【News】 Exploring value-added agriculture: Umaji, Kochi Prefecture (July 29, 2014)

Farmers stand in front of Yuzu trees in Umaji, Kochi Prefecture.

Farmers stand in front of Yuzu trees in Umaji, Kochi Prefecture.

The village of Umaji, Kochi Prefecture, located on the eastern prefectural border about a two-hour drive away from the city of Kochi, boasts annual sales of JPY3.4 billion with products using Yuzu citrons grown in the area. JA Umajimura, an agricultural co-operative in the village, employs 86 villagers, roughly 10 percent of the total population of 942 as of June 30. Businesses centered on direct sales of Yuzu products have become the center of the village’s economy, and JA has worked on developing new products to continue fascinating consumers nationwide. Establishment of a stable and sustainable market has also encouraged farmers to increase Yuzu production.

As much as 96 percent of the village is covered by forests, out of which 75 percent is state-owned. JA Umajimura, which was founded in 1948, has been engaged mainly in businesses related to forestry, such as sales of charcoal and Oriental paper bush used to produce traditional Japanese paper. Along with the decline in the forestry industry, however, two local forestry offices in the village were integrated in 1979, and the village was faced with the need to develop a new industry.

Villagers directed their attention to Yuzu, which has been grown in the area as an agricultural product rooted in their lives. But since the village is located in a mountainous area with limited farmland and most of the villagers are part-time farmers, they don’t have enough time to take the necessary steps to market Yuzu as fresh produce, such as conducting disease prevention measures seven to eight times a year and managing soil fertility.

Yuzu grown in Umaji is rough-skinned and does not look attractive enough to compete in the fresh produce market.

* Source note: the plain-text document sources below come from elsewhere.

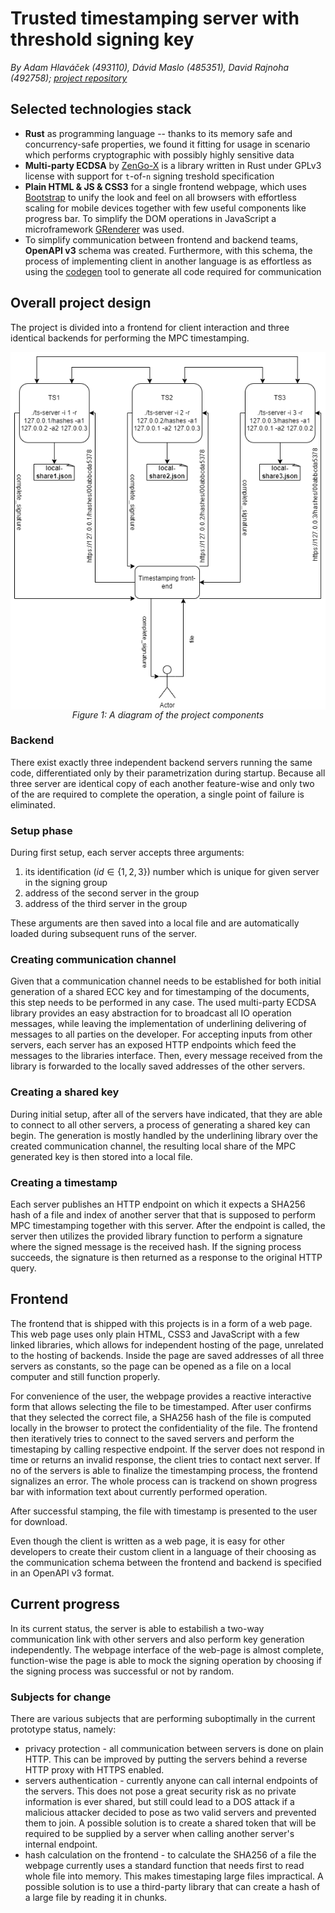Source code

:# Trusted timestamping server with threshold signing key

*By Adam Hlaváček (493110), Dávid Maslo (485351), David Rajnoha (492758); [project repository](https://github.com/davidmaslo/timestamping-server/)*

## Selected technologies stack

- **Rust** as programming language -- thanks to its memory safe and concurrency-safe properties, we found it fitting for usage in scenario which performs cryptographic with possibly highly sensitive data
- **Multi-party ECDSA** by [ZenGo-X](https://github.com/ZenGo-X/multi-party-ecdsa/) is a library written in Rust under GPLv3 license with support for `t`-of-`n` signing treshold specification
- **Plain HTML & JS & CSS3** for a single frontend webpage, which uses [Bootstrap](https://getbootstrap.com/docs/5.0/) to unify the look and feel on all browsers with effortless scaling for mobile devices together with few useful components like progress bar. To simplify the DOM operations in JavaScript a microframework [GRenderer](https://github.com/QRGameStudio/web-libs/tree/main/GRenderer) was used.
- To simplify communication between frontend and backend teams, **OpenAPI v3** schema was created. Furthermore, with this schema, the process of implementing client in another language is as effortless as using the [codegen](https://github.com/swagger-api/swagger-codegen) tool to generate all code required for communication

## Overall project design

The project is divided into a frontend for client interaction and three identical backends for performing the MPC timestamping.

<img src="mpc-structure.png" style="margin: auto; display: block" />
<center><i>Figure 1: A diagram of the project components</i></center>

### Backend

There exist exactly three independent backend servers running the same code, differentiated only by their parametrization during startup. Because all three server are identical copy of each another feature-wise and only two of the are required to complete the operation, a single point of failure is eliminated. 

### Setup phase

During first setup, each server accepts three arguments:

1. its identification ($id \in \{1,2,3\}$) number which is unique for given server in the signing group
2. address of the second server in the group
3. address of the third server in the group

These arguments are then saved into a local file and are automatically loaded during subsequent runs of the server.

### Creating communication channel

Given that a communication channel needs to be established for both initial generation of a shared ECC key and for timestamping of the documents, this step needs to be performed in any case. The used multi-party ECDSA library provides an easy abstraction for to broadcast all IO operation messages, while leaving the implementation of underlining delivering of messages to all parties on the developer. For accepting inputs from other servers, each server has an exposed HTTP endpoints which feed the messages to the libraries interface. Then, every message received from the library is forwarded to the locally saved addresses of the other servers.

### Creating a shared key

During initial setup, after all of the servers have indicated, that they are able to connect to all other servers, a process of generating a shared key can begin. The generation is mostly handled by the underlining library over the created communication channel, the resulting local share of the MPC generated key is then stored into a local file.

### Creating a timestamp

Each server publishes an HTTP endpoint on which it expects a SHA256 hash of a file and index of another server that that is supposed to perform MPC timestamping together with this server. After the endpoint is called, the server then utilizes the provided library function to perform a signature where the signed message is the received hash. If the signing process succeeds, the signature is then returned as a response to the original HTTP query.

## Frontend

The frontend that is shipped with this projects is in a form of a web page. This web page uses only plain HTML, CSS3 and JavaScript with a few linked libraries, which allows for independent hosting of the page, unrelated to the hosting of backends. Inside the page are saved addresses of all three servers as constants, so the page can be opened as a file on a local computer and still function properly.

For convenience of the user, the webpage provides a reactive interactive form that allows selecting the file to be timestamped. After user confirms that they selected the correct file, a SHA256 hash of the file is computed locally in the browser to protect the confidentiality of the file. The frontend then iteratively tries to connect to the saved servers and perform the timestaping by calling respective endpoint. If the server does not respond in time or returns an invalid response, the client tries to contact next server. If no of the servers is able to finalize the timestamping process, the frontend signalizes an error. The whole process can is trackend on shown progress bar with information text about currently performed operation.

After successful stamping, the file with timestamp is presented to the user for download.

Even though the client is written as a web page, it is easy for other developers to create their custom client in a language of their choosing as the communication schema between the frontend and backend is specified in an OpenAPI v3 format.

## Current progress

In its current status, the server is able to estabilish a two-way communication link with other servers and also perform key generation independently. The webpage interface of the web-page is almost complete, function-wise the page is able to mock the signing operation by choosing if the signing process was successful or not by random.

### Subjects for change

There are various subjects that are performing suboptimally in the current prototype status, namely:

- privacy protection - all communication between servers is done on plain HTTP. This can be improved by putting the servers behind a reverse HTTP proxy with HTTPS enabled.
- servers authentication - currently anyone can call internal endpoints of the servers. This does not pose a great security risk as no private information is ever shared, but still could lead to a DOS attack if a malicious attacker decided to pose as two valid servers and prevented them to join. A possible solution is to create a shared token that will be required to be supplied by a server when calling another server's internal endpoint.
- hash calculation on the frontend - to calculate the SHA256 of a file the webpage currently uses a standard function that needs first to read whole file into memory. This makes timestaping large files impractical. A possible solution is to use a third-party library that can create a hash of a large file by reading it in chunks.
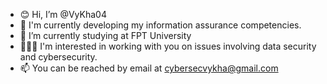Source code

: - 😊 Hi, I’m @VyKha04
- 🔭 I'm currently developing my information assurance competencies.
- 🌱 I’m currently studying at FPT University
- 🧑‍🤝‍🧑 I'm interested in working with you on issues involving data security and cybersecurity.
- 📫 You can be reached by email at cybersecvykha@gmail.com 


<!---
VyKha04/VyKha04 is a ✨ special ✨ repository because its `README.md` (this file) appears on your GitHub profile.
You can click the Preview link to take a look at your changes.
--->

JA started full-scale marketing of Yuzu juice in 1975, but it was traded at low price because of excessive supply within the prefecture.

Seeing little prospects in marketing within Kochi, JA officials led by Mochifumi Totani, who later became the head of the organization, began seeking new markets in metropolitan areas around 1980.

For more than a decade, they loaded their vehicles with Yuzu products, drove all night and sold them at food fairs in major consumption areas such as Tokyo and Osaka. Sometimes much of the products were left unsold and had to be brought back.

They finally saw a ray of hope when Yuzu no Mura, their Yuzu-flavored soy sauce, won a grand prize in a local specialties fair of 101 villages held at a major department store. This led to a great business opportunity for Umaji.

Masayoshi Sawamura, a specially appointed professor of Kochi University’s Tosa Food Business Creator Project Team, attributes the success of JA Umajimura to the fact that it focused on processing from the beginning. By doing so, they managed to market value-added products while keeping production costs low, he says.

Sawamura points out that Umaji managed to revitalize the community by conducting everything from production and processing to sales, creating employment opportunities and source of income for villagers including young people.

He also says JA Umajimura’s strength is that they have always been innovative and developed new products one after another.

Although they have made many big hits including Yuzu no Mura and Gokkun Umajimura, a drink containing Yuzu juice and honey, they continue introducing new items every year. “If we don’t have new products, consumers will lose interest in us,” says Totani. Now they offer nearly 70 products, and their sales keep increasing from JPY1 billion in 1993 to JPY2 billion in 1998 and JPY3 billion in 2005.

Katsutoshi Hayashi, 69, who grows Yuzu in a 1-hectare land, cleared some forests to expand his farmland. “Yuzu is an industry which saved Umaji from depopulation,” Hayashi says. “It is no use producing Yuzu if JA does not make efforts to sell it.”